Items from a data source
********

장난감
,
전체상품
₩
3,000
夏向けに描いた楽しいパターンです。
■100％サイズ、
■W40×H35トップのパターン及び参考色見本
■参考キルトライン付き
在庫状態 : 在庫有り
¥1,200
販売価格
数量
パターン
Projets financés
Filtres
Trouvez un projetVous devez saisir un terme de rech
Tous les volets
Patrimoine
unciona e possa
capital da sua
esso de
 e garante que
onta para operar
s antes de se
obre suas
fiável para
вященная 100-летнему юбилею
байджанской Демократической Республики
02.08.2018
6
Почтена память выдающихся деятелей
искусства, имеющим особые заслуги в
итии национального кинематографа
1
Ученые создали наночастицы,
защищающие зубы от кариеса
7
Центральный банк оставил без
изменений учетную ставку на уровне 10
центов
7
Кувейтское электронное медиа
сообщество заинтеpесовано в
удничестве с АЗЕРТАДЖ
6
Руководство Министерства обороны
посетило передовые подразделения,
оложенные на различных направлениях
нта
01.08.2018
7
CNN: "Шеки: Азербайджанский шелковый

********

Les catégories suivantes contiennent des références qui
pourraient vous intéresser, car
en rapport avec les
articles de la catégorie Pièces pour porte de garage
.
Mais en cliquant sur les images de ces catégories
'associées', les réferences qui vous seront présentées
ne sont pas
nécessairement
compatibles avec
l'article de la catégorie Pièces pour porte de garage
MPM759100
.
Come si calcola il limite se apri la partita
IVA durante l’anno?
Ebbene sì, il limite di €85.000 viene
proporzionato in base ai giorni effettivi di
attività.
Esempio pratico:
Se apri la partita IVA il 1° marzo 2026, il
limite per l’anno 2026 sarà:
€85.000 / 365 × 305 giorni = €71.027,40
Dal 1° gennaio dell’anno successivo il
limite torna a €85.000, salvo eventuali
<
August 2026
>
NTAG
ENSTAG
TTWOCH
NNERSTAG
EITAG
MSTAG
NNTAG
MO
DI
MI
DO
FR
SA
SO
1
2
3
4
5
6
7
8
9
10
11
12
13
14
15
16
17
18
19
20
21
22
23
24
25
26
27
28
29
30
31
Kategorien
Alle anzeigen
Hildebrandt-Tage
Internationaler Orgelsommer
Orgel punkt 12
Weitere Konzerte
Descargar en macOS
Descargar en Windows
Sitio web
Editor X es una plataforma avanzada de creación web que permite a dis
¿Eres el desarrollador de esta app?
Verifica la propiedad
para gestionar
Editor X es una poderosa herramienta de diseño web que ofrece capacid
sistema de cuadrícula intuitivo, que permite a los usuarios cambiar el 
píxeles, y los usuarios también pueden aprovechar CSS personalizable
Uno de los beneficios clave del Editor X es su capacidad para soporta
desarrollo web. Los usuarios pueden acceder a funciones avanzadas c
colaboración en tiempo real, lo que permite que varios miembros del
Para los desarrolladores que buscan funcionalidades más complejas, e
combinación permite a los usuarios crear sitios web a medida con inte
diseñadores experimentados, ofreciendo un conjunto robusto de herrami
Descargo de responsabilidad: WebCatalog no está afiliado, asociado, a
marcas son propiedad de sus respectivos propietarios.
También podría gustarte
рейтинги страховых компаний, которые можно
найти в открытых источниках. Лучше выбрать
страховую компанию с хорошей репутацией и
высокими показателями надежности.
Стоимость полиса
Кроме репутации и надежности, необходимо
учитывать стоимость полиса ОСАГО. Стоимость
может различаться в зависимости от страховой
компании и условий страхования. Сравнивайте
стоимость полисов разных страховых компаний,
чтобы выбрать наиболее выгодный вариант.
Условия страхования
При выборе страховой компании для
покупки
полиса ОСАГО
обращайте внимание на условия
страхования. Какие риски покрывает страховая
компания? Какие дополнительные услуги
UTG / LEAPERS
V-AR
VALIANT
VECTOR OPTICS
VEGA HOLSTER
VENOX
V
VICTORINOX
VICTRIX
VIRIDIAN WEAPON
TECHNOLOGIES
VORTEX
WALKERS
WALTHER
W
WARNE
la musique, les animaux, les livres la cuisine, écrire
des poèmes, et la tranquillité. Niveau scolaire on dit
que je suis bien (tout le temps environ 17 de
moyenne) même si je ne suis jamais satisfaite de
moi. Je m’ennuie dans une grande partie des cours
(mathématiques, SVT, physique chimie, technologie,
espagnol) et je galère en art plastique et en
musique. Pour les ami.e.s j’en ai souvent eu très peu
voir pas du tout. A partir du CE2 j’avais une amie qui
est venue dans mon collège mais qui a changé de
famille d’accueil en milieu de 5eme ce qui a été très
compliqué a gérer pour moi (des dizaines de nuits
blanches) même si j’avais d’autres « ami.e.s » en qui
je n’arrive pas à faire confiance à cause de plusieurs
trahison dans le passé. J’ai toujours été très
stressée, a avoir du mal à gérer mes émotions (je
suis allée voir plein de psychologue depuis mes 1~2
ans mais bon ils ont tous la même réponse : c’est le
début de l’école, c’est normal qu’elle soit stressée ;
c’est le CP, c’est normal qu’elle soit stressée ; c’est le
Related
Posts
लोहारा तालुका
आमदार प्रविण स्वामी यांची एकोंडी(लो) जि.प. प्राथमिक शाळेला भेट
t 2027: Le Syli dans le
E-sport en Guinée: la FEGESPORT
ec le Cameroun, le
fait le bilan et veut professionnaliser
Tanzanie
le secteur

********

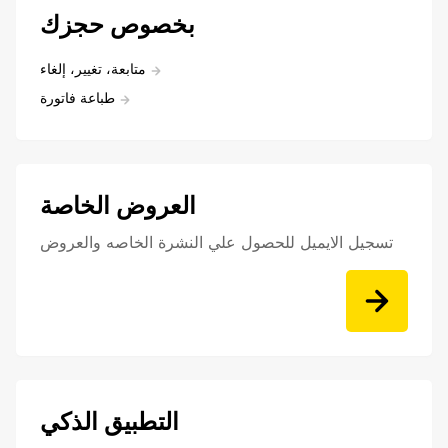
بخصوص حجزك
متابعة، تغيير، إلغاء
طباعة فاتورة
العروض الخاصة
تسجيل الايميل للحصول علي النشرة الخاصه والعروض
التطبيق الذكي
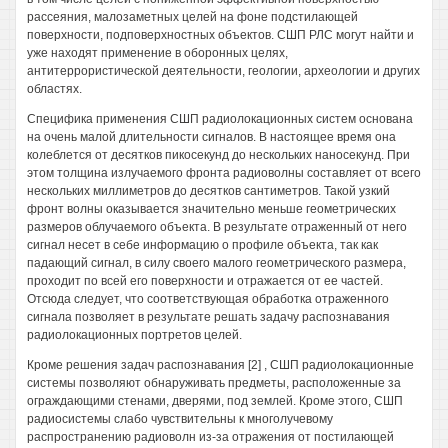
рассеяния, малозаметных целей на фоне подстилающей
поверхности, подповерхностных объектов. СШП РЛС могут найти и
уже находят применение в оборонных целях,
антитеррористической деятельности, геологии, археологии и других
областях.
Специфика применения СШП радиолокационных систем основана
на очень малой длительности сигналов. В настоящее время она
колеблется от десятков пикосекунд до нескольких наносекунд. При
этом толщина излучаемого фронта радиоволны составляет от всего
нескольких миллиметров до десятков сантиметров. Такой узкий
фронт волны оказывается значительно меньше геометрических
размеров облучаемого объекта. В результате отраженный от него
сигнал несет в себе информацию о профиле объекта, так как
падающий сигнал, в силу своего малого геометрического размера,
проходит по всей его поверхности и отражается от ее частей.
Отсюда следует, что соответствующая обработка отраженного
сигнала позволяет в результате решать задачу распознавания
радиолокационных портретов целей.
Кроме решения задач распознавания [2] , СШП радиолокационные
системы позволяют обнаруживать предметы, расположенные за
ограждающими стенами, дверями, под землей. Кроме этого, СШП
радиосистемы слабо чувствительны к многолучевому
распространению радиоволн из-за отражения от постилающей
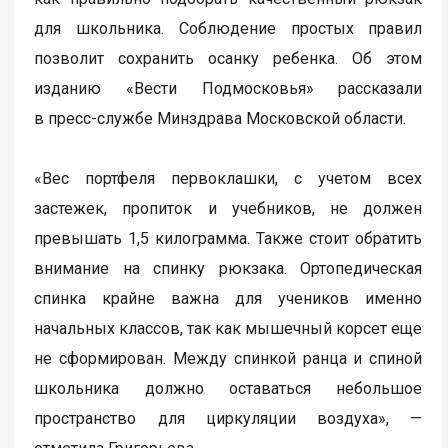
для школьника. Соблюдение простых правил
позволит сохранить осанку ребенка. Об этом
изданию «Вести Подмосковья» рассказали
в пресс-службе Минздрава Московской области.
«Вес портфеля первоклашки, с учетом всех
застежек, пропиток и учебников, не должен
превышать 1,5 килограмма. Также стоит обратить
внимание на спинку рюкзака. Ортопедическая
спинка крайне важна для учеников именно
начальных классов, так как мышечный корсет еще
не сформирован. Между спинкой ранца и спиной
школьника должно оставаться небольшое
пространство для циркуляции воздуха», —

********

Assignment - Copy the records from the line containing "для школьника. Соблюдение простых правил" up to and including the line containing "пространство для циркуляции", changing "рюкзака" to "ранца" and leaving everything else as it is.

Solution for this exercise -
для школьника. Соблюдение простых правил
позволит сохранить осанку ребенка. Об этом
изданию «Вести Подмосковья» рассказали
в пресс-службе Минздрава Московской области.
«Вес портфеля первоклашки, с учетом всех
застежек, пропиток и учебников, не должен
превышать 1,5 килограмма. Также стоит обратить
внимание на спинку ранца. Ортопедическая
спинка крайне важна для учеников именно
начальных классов, так как мышечный корсет еще
не сформирован. Между спинкой ранца и спиной
школьника должно оставаться небольшое
пространство для циркуляции воздуха», —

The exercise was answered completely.